Para la formación de verdaderas comunidades investigativas hay que arrancar de ciertos presupuestos básicos: en primer lugar, es preciso recordarles a los aspirantes que los títulos doctorales de investigación son producto del trabajo científico, y no simplemente fuentes de prestigio (o estatus) profesional o personal. Un doctorado no es, de ninguna manera, la continuación natural de los estudios profesionales de pregrado, ni se trata del último escalón de prestigio dentro de la profesión.

En los próximos años la universidad colombiana tendrá que aprender aceleradamente a formar sus doctores en todas las áreas del saber.
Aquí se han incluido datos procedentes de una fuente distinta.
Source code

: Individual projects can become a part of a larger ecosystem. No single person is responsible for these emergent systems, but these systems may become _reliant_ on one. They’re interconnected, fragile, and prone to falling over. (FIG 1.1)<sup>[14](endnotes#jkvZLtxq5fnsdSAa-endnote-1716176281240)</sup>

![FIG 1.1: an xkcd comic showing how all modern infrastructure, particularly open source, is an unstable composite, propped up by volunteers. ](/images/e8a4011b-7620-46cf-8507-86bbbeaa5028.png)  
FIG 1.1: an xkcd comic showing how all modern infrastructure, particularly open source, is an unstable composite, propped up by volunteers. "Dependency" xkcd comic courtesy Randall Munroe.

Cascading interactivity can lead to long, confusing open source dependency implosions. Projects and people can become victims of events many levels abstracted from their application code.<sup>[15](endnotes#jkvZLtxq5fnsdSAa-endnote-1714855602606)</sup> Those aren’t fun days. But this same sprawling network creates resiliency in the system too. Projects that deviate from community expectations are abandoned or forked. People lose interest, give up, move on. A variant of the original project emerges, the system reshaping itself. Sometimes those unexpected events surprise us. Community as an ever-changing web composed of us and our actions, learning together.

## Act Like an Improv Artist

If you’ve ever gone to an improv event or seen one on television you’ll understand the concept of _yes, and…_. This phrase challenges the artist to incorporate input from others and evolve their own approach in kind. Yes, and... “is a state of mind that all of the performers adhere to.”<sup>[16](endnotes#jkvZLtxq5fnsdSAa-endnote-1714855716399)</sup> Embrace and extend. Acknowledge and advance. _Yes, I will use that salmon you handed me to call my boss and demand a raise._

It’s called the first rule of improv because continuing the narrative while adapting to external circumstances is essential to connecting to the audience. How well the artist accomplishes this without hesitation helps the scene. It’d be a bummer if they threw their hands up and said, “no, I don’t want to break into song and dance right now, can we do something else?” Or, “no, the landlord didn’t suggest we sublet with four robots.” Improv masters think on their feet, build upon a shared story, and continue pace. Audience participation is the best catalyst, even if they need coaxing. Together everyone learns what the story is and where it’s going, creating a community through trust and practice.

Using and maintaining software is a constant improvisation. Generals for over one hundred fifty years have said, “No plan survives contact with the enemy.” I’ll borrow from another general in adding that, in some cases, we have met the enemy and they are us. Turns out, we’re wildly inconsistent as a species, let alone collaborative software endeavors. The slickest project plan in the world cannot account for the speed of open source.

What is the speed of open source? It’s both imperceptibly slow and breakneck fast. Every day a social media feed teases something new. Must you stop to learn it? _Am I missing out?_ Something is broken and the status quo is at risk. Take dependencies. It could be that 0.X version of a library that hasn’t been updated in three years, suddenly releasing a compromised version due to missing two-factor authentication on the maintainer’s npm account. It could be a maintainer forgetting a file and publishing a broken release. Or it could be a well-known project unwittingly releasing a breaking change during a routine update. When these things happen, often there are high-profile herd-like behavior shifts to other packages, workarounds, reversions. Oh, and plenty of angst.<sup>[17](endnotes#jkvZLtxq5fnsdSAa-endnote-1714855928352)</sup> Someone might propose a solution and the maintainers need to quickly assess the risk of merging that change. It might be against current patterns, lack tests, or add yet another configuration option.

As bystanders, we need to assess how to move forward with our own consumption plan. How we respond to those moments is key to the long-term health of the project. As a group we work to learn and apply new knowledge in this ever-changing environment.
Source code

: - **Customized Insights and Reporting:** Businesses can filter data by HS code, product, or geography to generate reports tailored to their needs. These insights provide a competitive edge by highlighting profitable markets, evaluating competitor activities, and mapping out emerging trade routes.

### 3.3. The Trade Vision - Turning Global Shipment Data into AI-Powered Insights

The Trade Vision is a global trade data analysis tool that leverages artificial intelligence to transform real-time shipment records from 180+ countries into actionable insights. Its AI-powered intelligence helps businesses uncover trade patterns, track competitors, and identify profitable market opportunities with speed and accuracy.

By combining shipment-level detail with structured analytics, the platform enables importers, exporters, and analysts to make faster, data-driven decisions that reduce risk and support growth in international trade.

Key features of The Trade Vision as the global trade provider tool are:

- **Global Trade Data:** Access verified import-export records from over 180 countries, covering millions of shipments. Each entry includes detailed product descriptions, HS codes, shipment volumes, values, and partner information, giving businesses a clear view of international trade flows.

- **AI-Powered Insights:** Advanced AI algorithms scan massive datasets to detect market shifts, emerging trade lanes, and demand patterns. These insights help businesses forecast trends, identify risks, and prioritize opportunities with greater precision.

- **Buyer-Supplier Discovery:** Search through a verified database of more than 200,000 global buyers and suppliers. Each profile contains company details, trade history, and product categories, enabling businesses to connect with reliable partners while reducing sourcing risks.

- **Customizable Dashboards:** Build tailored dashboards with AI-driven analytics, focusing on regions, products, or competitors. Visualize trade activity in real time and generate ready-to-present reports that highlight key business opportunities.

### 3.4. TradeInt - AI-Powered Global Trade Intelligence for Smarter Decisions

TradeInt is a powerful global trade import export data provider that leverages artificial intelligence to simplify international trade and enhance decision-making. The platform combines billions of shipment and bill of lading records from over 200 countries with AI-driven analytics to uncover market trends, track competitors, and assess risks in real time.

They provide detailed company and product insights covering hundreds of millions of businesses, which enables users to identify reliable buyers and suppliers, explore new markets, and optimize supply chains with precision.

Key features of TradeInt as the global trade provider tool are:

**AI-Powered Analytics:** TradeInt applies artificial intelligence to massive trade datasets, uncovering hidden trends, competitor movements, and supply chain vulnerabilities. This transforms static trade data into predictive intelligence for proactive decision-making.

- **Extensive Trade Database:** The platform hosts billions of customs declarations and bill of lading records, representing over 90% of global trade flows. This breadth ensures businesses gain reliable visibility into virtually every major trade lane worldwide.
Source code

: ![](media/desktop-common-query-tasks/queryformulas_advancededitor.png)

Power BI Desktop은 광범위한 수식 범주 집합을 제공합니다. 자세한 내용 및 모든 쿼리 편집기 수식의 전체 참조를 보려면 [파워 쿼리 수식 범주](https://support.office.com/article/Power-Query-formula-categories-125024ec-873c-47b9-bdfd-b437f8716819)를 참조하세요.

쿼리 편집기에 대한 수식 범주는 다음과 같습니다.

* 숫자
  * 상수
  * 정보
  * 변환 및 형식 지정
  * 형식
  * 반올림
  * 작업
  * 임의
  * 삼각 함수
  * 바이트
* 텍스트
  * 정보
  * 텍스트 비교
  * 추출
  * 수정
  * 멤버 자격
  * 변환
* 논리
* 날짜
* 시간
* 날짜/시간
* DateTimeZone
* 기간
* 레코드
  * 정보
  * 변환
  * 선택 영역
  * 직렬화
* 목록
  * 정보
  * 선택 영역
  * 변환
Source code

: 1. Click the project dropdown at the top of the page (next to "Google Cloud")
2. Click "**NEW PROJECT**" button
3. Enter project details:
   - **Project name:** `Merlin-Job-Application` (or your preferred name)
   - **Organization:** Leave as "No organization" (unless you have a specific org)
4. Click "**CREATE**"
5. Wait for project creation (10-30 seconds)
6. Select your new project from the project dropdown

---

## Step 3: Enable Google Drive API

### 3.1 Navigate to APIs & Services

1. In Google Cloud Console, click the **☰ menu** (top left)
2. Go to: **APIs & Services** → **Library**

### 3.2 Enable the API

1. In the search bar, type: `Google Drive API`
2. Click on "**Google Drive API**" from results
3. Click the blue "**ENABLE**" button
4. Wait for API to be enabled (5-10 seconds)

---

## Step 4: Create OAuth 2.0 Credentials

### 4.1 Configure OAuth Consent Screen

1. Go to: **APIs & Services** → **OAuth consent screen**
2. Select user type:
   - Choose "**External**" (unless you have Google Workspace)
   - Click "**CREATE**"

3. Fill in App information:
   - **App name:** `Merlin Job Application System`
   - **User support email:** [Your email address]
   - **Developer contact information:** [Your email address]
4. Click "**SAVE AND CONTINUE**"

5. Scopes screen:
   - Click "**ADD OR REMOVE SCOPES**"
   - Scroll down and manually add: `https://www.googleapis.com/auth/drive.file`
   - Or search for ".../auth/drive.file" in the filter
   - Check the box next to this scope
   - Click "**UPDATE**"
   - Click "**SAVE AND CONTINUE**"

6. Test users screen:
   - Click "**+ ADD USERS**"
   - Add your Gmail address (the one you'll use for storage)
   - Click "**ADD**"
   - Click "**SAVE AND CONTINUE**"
Tendrá que aprender a competir con calidad frente a universidades extranjeras que seguirán extendiendo su oferta hacia un mundo abierto y globalizado. Algunas de estas universidades internacionales ofrecerán (en Colombia o en sus sedes) programas magníficos, con comunidades académicas sólidas y con genuina transferencia de saber; otras, en cambio, ofrecerán programas menos buenos. La demanda en Colombia debe empezar a discernir con toda claridad entre esta oferta dispar.

Ya hay una experiencia acumulada importante en Colombia, pero todavía se avizoran peligros significativos: en primer lugar, los doctores tienen que aprender a formar otros doctores, a construir redes académicas robustas y plurales (no elitistas) y a entender que la competencia por el mercado entre las universidades nacionales puede ser un factor de fragmentación de la ciencia y de la investigación. La docencia por tutoría es más costosa y exige habilidades distintas a las que se adquieren en el aula de clase de pregrado. Esto hace que la formación doctoral sea costosa y, si se hace bien, casi siempre requiera ser subsidiada. De todas las formas posibles de subsidio, quizá la menos adecuada sea aceptar a muchas personas que no están comprometidas con las exigencias de la investigación. Finalmente, las universidades colombianas deben tener cuidado en que el título de doctorado no sea simplemente un calco de los privilegios socio-económicos que ya existen en el país.